» Recorded data
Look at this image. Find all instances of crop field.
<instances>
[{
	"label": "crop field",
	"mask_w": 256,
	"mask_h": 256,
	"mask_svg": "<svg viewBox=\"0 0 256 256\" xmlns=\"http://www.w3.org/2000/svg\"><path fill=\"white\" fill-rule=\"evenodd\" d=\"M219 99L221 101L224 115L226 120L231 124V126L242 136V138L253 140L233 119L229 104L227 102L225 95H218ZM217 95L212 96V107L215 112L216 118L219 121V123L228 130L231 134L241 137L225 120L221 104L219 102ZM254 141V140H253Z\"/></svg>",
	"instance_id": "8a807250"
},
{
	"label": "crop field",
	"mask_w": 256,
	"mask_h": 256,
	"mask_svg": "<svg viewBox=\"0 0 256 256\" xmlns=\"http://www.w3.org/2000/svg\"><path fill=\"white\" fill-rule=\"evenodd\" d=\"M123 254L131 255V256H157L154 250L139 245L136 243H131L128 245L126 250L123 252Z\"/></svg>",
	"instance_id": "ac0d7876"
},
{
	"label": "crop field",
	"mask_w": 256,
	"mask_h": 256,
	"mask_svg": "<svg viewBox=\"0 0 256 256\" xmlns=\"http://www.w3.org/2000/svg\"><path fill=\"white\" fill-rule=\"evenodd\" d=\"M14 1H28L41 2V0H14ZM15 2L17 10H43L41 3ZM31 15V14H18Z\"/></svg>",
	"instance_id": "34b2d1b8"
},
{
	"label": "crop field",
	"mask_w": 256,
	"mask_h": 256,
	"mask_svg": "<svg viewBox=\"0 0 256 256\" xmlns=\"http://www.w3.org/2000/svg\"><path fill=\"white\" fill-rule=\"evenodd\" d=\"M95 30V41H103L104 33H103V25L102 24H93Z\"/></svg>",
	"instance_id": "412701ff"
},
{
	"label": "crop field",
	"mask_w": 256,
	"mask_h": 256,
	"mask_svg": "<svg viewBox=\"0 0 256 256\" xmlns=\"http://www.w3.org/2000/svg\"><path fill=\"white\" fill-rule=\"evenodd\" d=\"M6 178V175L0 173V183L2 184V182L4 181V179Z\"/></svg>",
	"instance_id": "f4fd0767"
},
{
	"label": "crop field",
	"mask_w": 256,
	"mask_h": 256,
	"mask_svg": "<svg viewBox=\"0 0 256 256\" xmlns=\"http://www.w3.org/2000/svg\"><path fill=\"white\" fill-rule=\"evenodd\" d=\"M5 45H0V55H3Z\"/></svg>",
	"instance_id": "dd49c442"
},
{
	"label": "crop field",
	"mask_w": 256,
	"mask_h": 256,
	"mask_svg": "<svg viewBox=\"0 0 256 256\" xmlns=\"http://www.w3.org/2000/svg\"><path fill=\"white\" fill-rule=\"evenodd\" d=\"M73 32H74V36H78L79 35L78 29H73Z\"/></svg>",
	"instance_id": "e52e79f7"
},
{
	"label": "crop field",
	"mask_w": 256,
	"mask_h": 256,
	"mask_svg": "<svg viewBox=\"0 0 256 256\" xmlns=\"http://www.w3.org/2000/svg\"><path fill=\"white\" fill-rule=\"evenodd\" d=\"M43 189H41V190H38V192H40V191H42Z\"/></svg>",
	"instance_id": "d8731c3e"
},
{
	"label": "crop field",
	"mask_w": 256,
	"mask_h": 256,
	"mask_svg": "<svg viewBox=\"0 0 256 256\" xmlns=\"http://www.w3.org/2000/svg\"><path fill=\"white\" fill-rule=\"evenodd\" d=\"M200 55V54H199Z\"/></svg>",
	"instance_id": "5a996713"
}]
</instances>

» What the task asks
Locate every line in the listing above that contains the string "instances" and copy each of those lines. Matching is case-sensitive.

» Solution for this problem
Look at this image. Find all instances of crop field.
<instances>
</instances>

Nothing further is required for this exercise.